# [PROVIDED PASSAGE]

# New Seagate HD's won't mount



## FeXL (Jan 2, 2004)

Mac Pro, 10.5.8, FirmTek eSATA card, two external StarTech eSATA 2 bay cases and a Vantec NexStar eSATA/USB toaster style dock.

Have a number of Seagate Barracuda drives, 500GB & 1TB (.10 & .11 generation), that work just fine in the StarTech externals.

Recently purchased two new 1TB & one 500GB Seagate Barracuda's, 12th generation. As always, mounted the new drives on the sleds, tucked them into the cases, powered them up & waited for the unformatted drives to show on the desktop. No go. Not visible in Disk Utility, either. None of the three.

OK, remove the sleds, try each in turn in the toaster dock via the eSATA connection. Nope. Try the USB connection. Nuttin'. Drives are spinning up, you can hear them & feel the vibration, just not showing up anywhere.

Have support requests in to StarTech & Seagate but I figgered I'd tap into all the knowledge right here.

While I suppose all three drives could be toast, I think that would be mighty coincidental.

Thoughts?

TIA


----------



## John Clay (Jun 25, 2006)

It's entirely possible that all three drives are toast. Are they the 1TBs same batch/sequential serial numbers (I forget if Seagate does this or not)?

Do they show up in System Profiler as devices at all? Have you tried a known-good drive after all 3 didn't work?


----------



## MacDoc (Nov 3, 2001)

Did you restart the Mac?


----------



## FeXL (Jan 2, 2004)

# [TASK INSTRUCTIONS]
**a)** Answer these about the Seagate drive thread:
(i) What version number follows "Mac Pro" in the first post's hardware list?
(ii) What generation are the newly purchased Seagate Barracuda drives?
(iii) What does MacDoc ask the original poster?
**b)** Echo the Seagate drive thread between "Recently purchased two" and "of the three.", inclusive.
**c)** Proceed with the forum thread about the Seagate drives that won't mount, picking up right after its final line.

# [SUPPLIED ENTRIES]
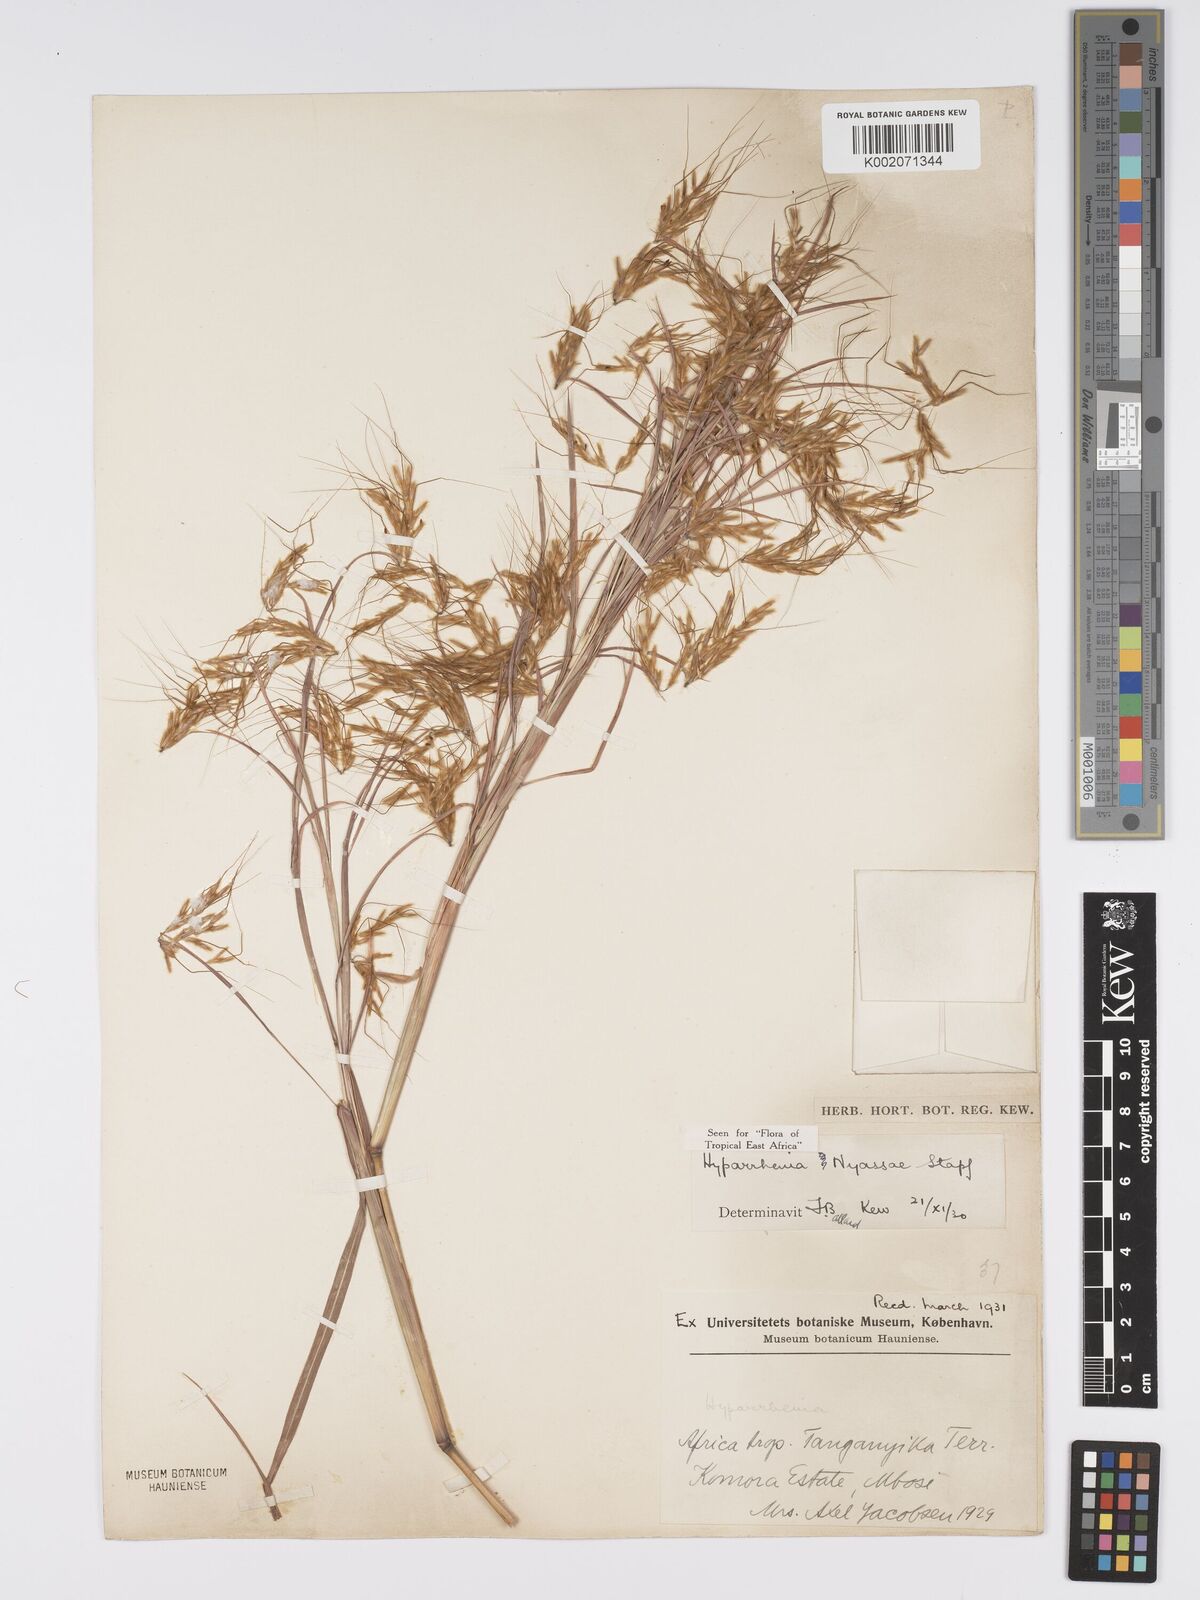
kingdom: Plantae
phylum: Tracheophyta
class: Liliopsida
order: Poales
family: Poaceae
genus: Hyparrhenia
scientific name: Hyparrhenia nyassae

--

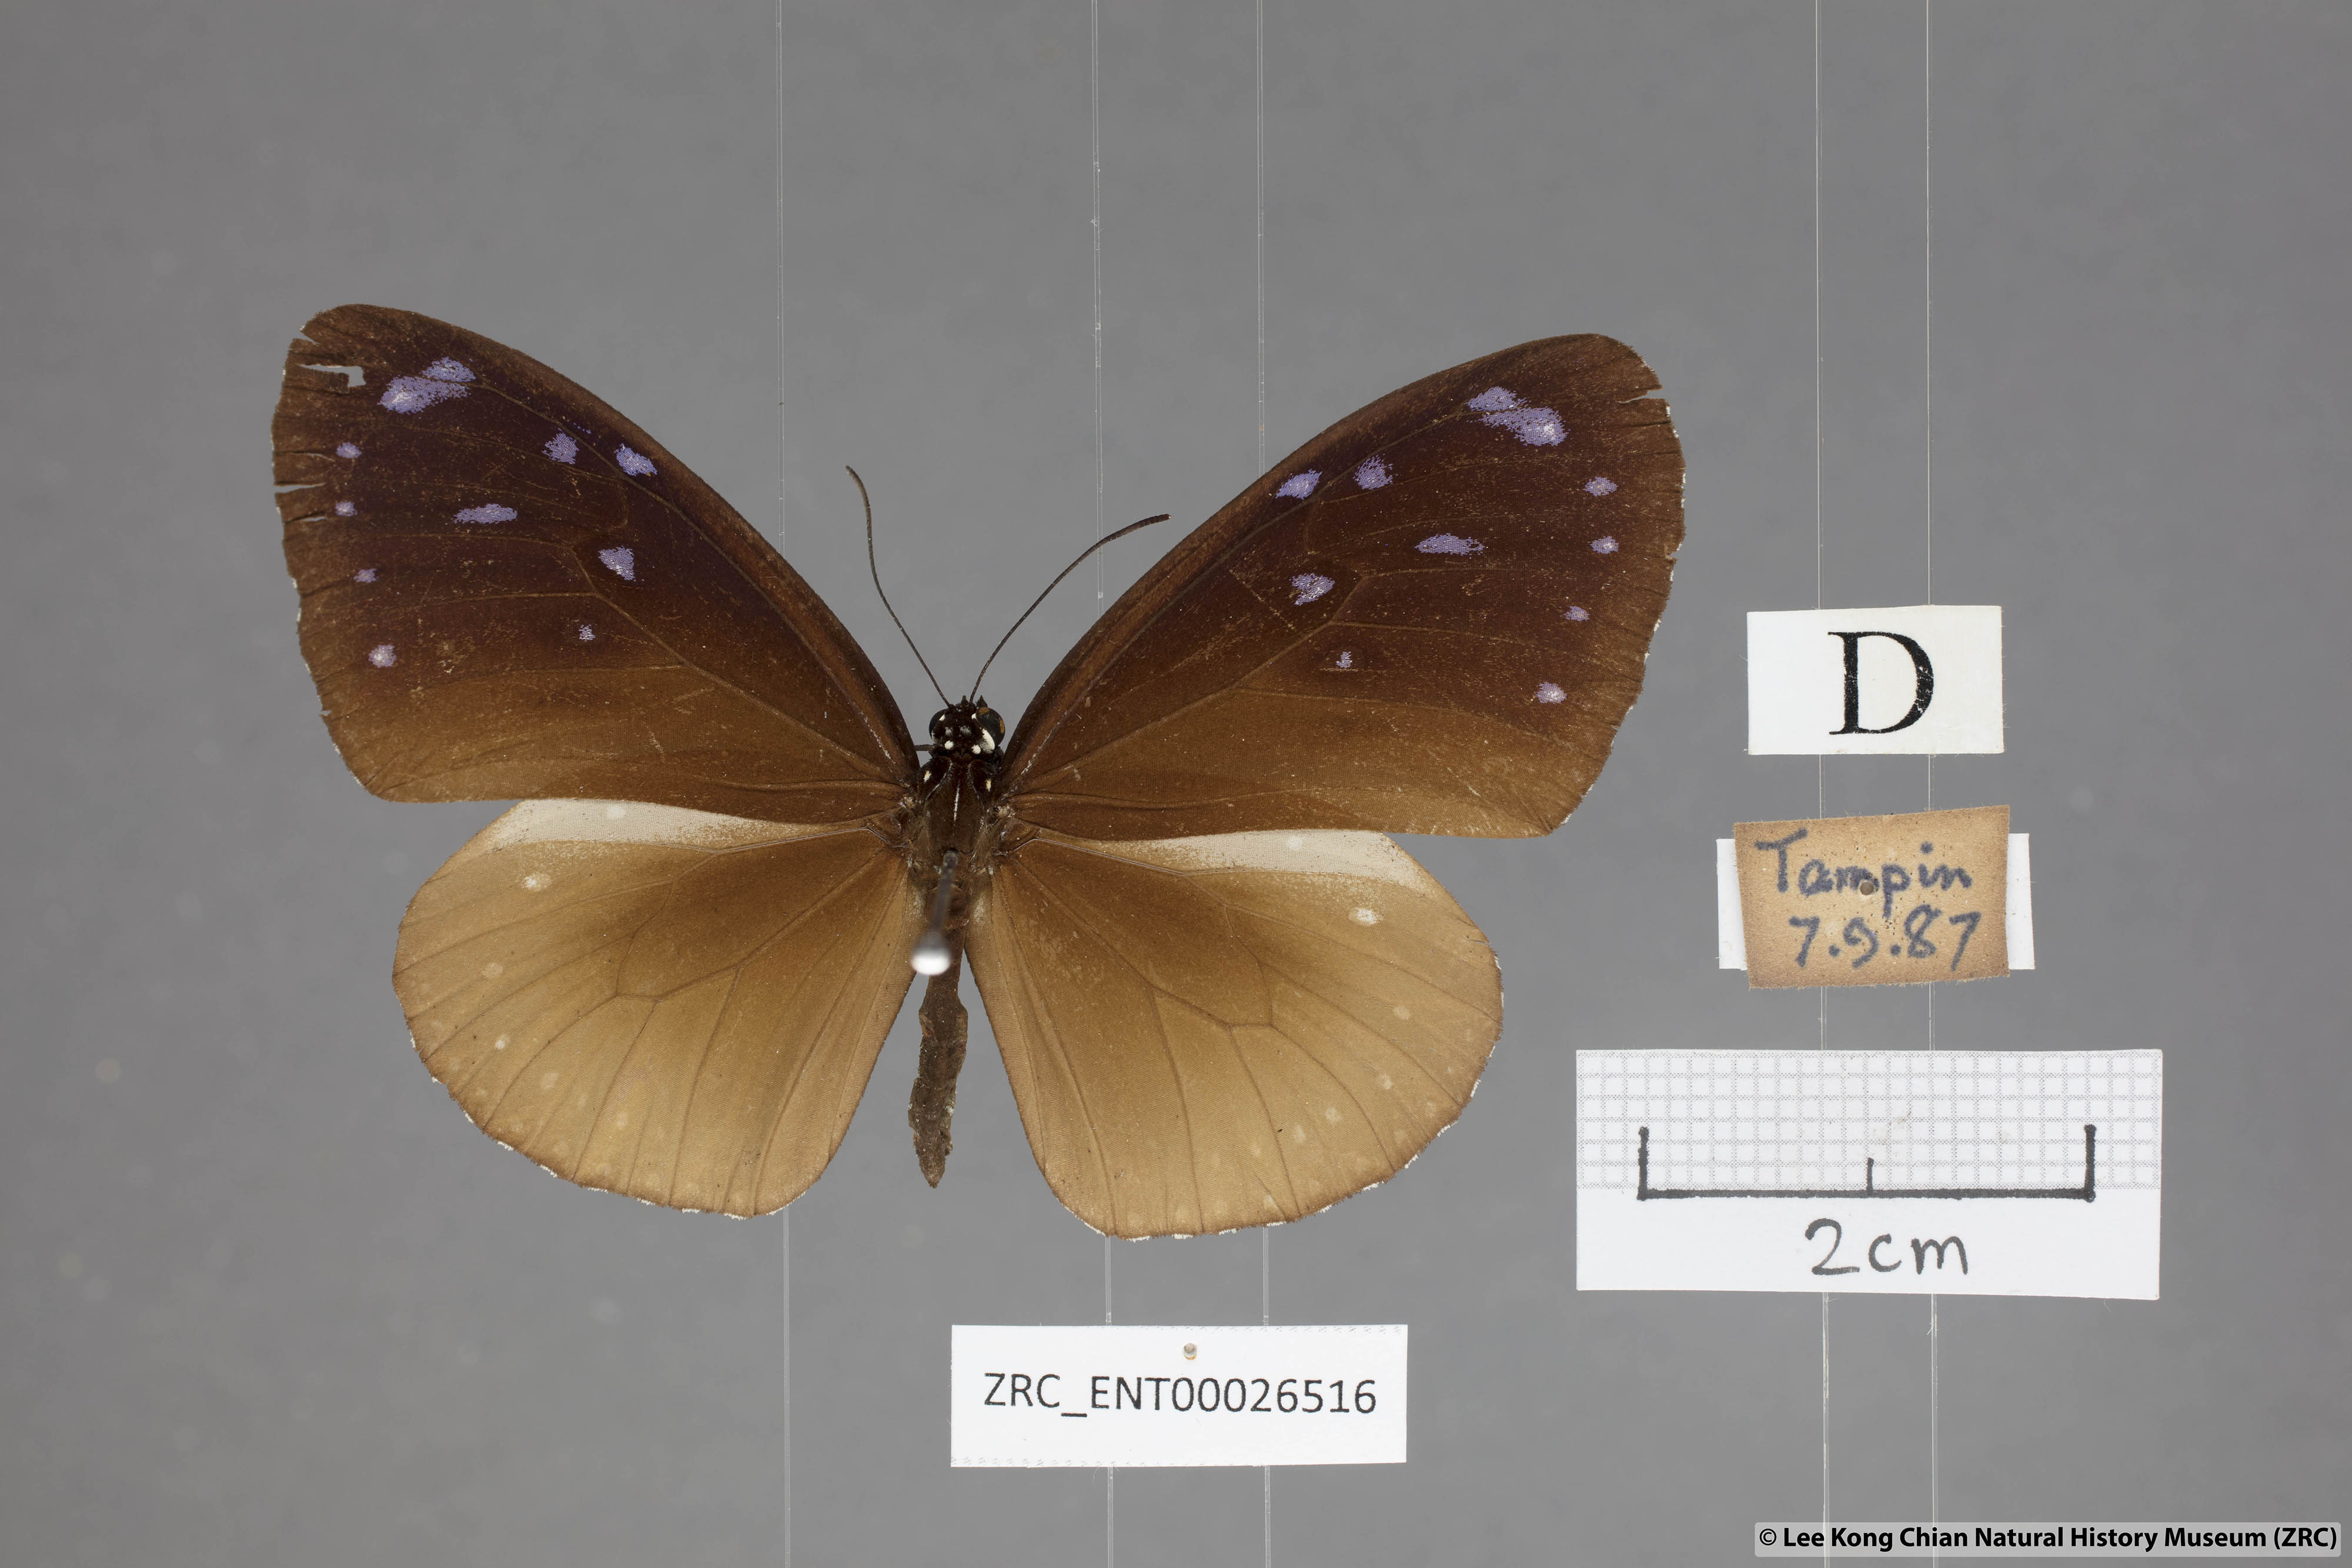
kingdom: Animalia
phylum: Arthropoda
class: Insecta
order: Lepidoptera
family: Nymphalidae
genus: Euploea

# [TASK-BY-TASK RESULTS]
**a)**
(i) 10.5.8
(ii) 12th generation
(iii) Whether the Mac was restarted.

**b)**
Recently purchased two new 1TB & one 500GB Seagate Barracuda's, 12th generation. As always, mounted the new drives on the sleds, tucked them into the cases, powered them up & waited for the unformatted drives to show on the desktop. No go. Not visible in Disk Utility, either. None of the three.

**c)**
Finally getting back to this issue.

Yes, Mac was restarted with the drives in the cases, both with the case power switch off for restart & on after desktop booted, then with power switch on before reboot. Actually saw one drive on the desktop (I believe it was the 500GB), it was in the toaster drive & turned on before reboot. Tried to erase the drive in Disk Utility, DU ended up freezing. After I force quit DU & restarted DU, it didn't see the drive.

This morning I installed the 500GB directly into the desktop & DU saw it, erased it & it's now getting data written to it. Don't know if it will work in the externals, will try once the data is on.

PITA...


----------



## FeXL (Jan 2, 2004)

Update: HD has been moved to the external case w/ the eSATA connections, works fine. 

So, looks like I'll have to initialize the drives in the desktop before moving to the externals.

A minor headache, but a headache, nonetheless.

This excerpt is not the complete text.